For repositories failing to comply with these requirements Repology may be unable to merge some packages into their designated projects (which, in turn, prevents it from reporting new versions and vulnerabilities), or, which is worse, would merge packages into unrelated projects.

Requirements on package versions:

  • No trimming of version components is allowed. E.g. 1.2.3alpha4 must not be shortened to 1.2.3.
  • No incompatible changes to version scheme. E.g. 1.2.3alpha4, 2.04, 1.4.0-rc5, 1.20.30 must not be conveyed as e.g. 1.2.3.a.4, 2.04000000, 1.4.0.5, and 1.2030 correspondingly. Still, some modifications are allowed, for instance it's OK to change version component separators (1-2_3 equals 1.2.3) or trim trailing zero components (1.2 equals 1.2.0). See libversion documentation for details.
  • It should be possible to strip repository-specific extra version components (such as package epoch and revisions).

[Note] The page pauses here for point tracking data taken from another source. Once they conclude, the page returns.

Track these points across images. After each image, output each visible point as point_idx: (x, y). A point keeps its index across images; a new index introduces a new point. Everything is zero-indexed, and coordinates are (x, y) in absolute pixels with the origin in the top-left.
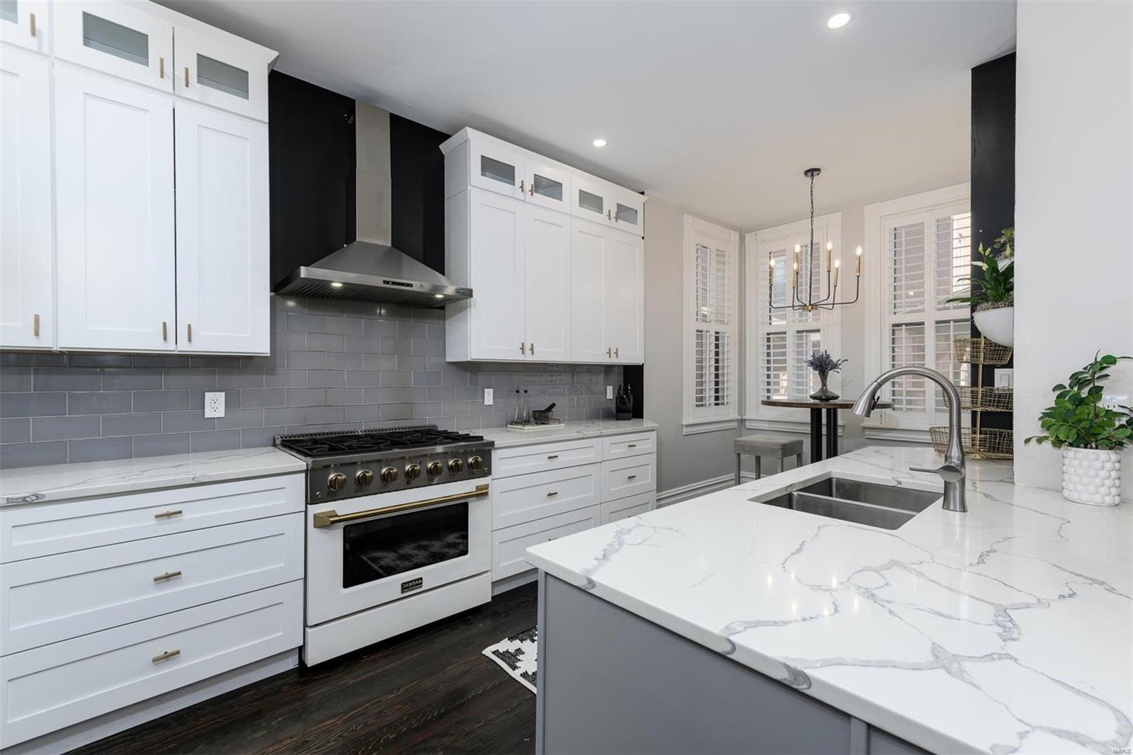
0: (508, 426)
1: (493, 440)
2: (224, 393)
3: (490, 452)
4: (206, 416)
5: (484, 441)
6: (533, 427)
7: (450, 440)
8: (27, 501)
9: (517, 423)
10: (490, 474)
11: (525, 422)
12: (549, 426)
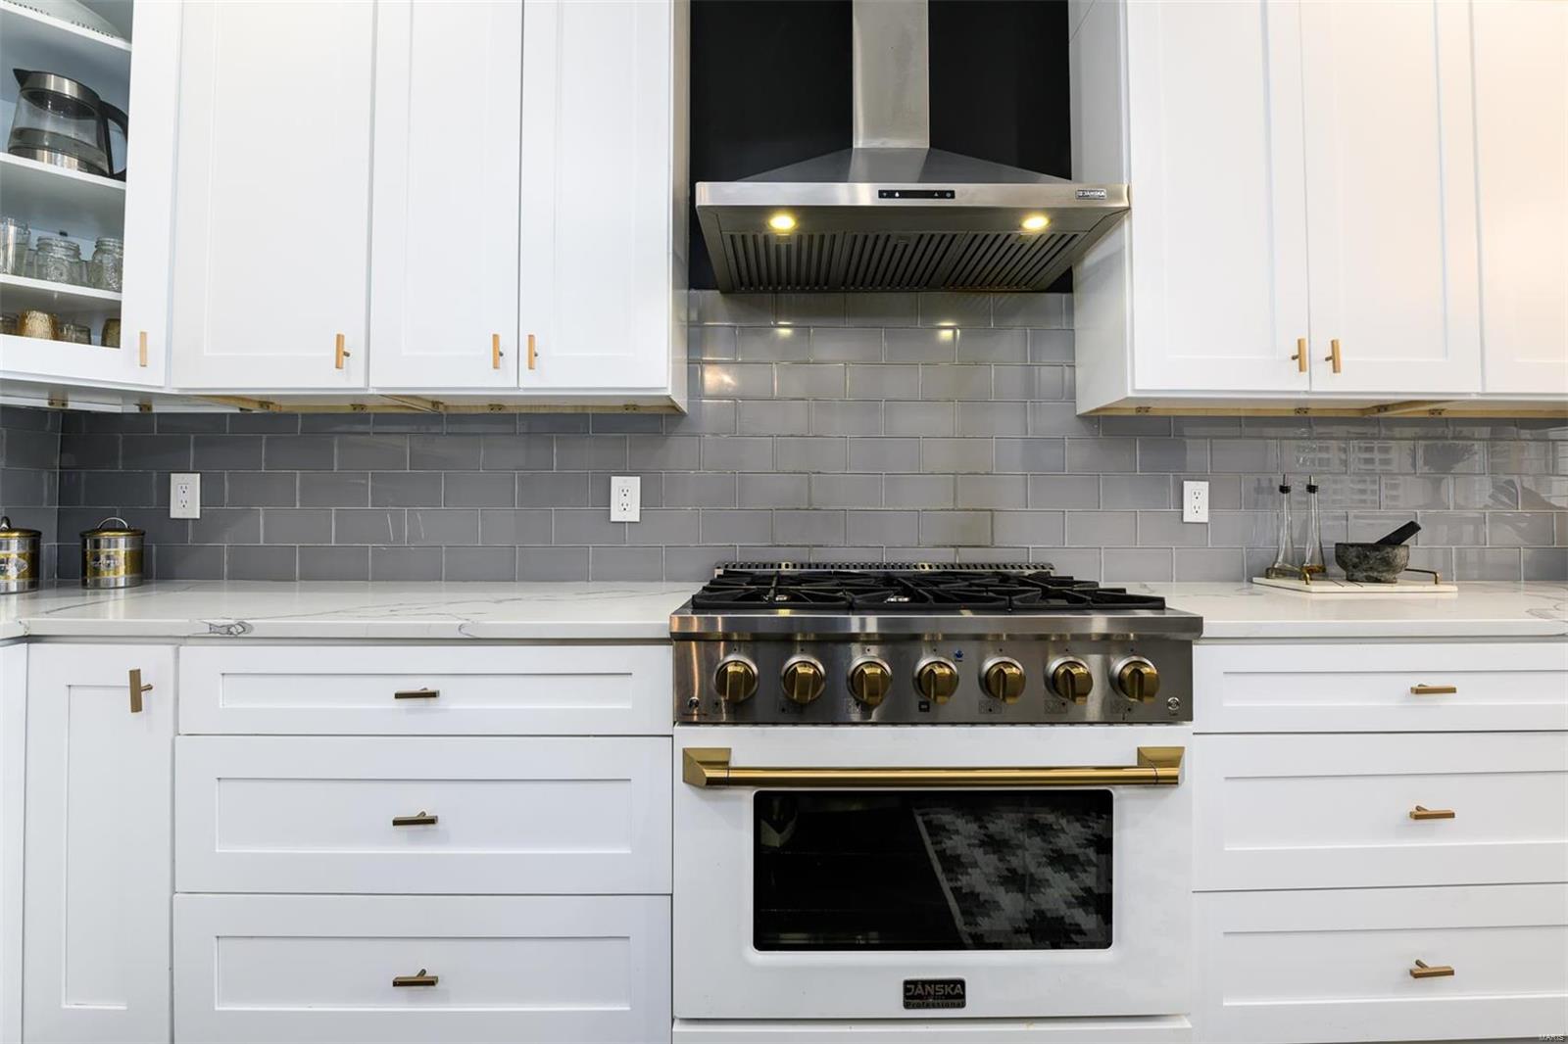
0: (1255, 579)
1: (1196, 612)
2: (639, 478)
3: (1186, 649)
4: (613, 519)
5: (1168, 615)
6: (1338, 588)
7: (1064, 603)
8: (231, 633)
9: (1282, 573)
10: (1190, 718)
11: (1311, 571)
12: (1396, 588)
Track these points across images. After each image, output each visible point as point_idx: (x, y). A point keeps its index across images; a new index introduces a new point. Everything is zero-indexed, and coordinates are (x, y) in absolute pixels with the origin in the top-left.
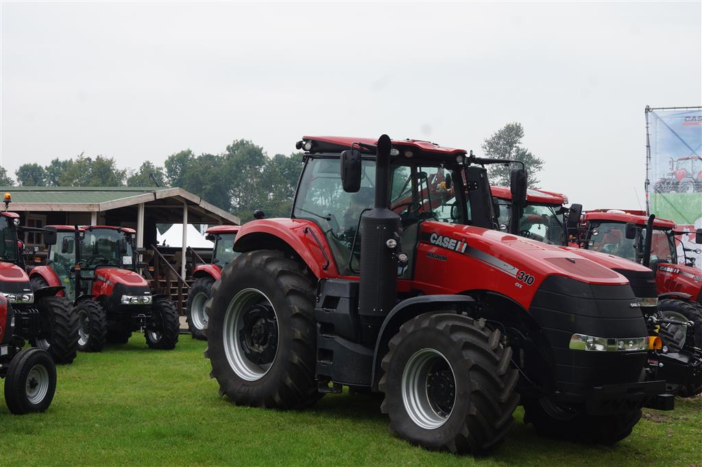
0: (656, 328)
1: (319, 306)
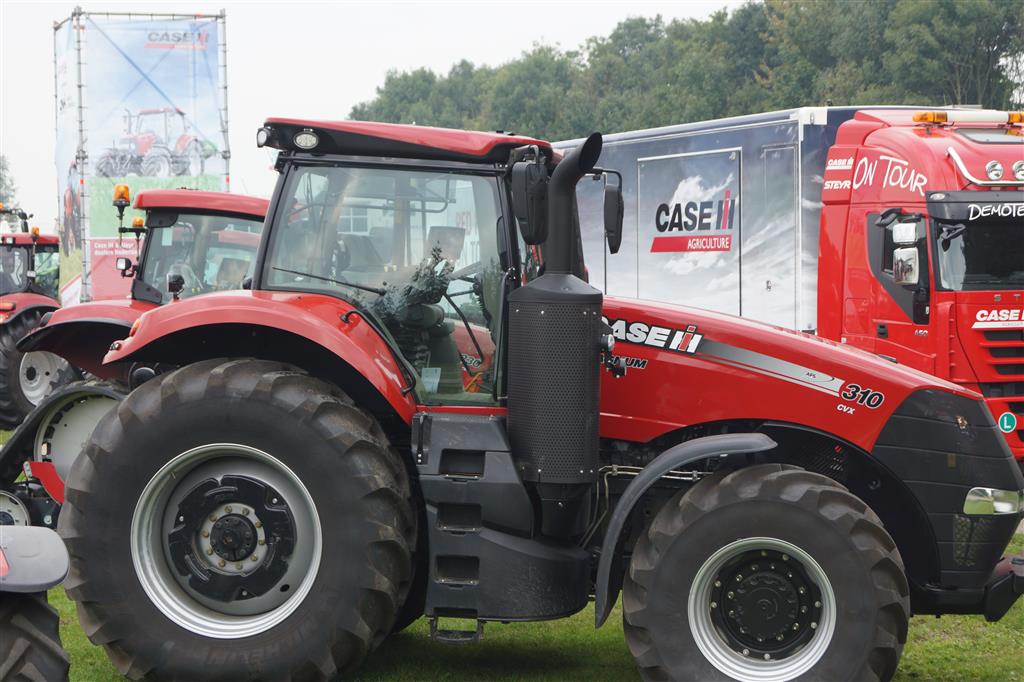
1: (430, 471)
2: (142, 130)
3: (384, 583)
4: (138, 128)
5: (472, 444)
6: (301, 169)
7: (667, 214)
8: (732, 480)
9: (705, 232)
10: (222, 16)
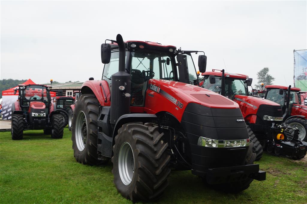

For instance, 1:2.3.4_5 is OK as long as semicolon separates an epoch and underscore separates a revision, so these can be stripped to get upstream version 2.3.4, while with something like 2.3.4+dfsg1~alpha1+1-2.3 it would be impossible and Repology will have to ignore such version.
  • No unrelated appendages, such as version or name of another product (zfs 0.7.12-4.18.20, where 4.18.20 is version of kernel, not related to version of zfs), or branch name (wine 3.14-staging).
  • Obviously, no fake versions, e.g. versions which were not officially released by upstream. Note that a mere mention of "next" version by upstream (in changelog or build system script) does not make it official. A git tag or a release announcement does.
  • Snapshot versions are generally allowed, but impose additional requirements:

    • Are required to have consistent scheme across a repository (so we can reliably match them with a single pattern and process specially).
    • Must be distinguishable from official versions (so no official versions are falsely matched by the named pattern).
    • Must use version relative to the latest official release, that is if a latest upstream release was 1.2, a snapshot may have a version like 1.2.20210101, but not 1.3.20210101 (based on non-existing version) or 20210101 (incompatible scheme).

    Snapshots cannot be compared with each other meaningfully as there's common compatible version format for them (but we'd like repositories to adopt one), but complying to these requirements allows Repology to handle them gracefully, which includes

    • Not treating them as fake versions.
    • Not incorrectly considering them outdated.
    • Being able to report when a snapshot is outdated by a new official release.

Repositories failing to comply with these requirements may have package statuses reported incorrectly or, which is worse, may make Repology report incorrect statuses to other repositories.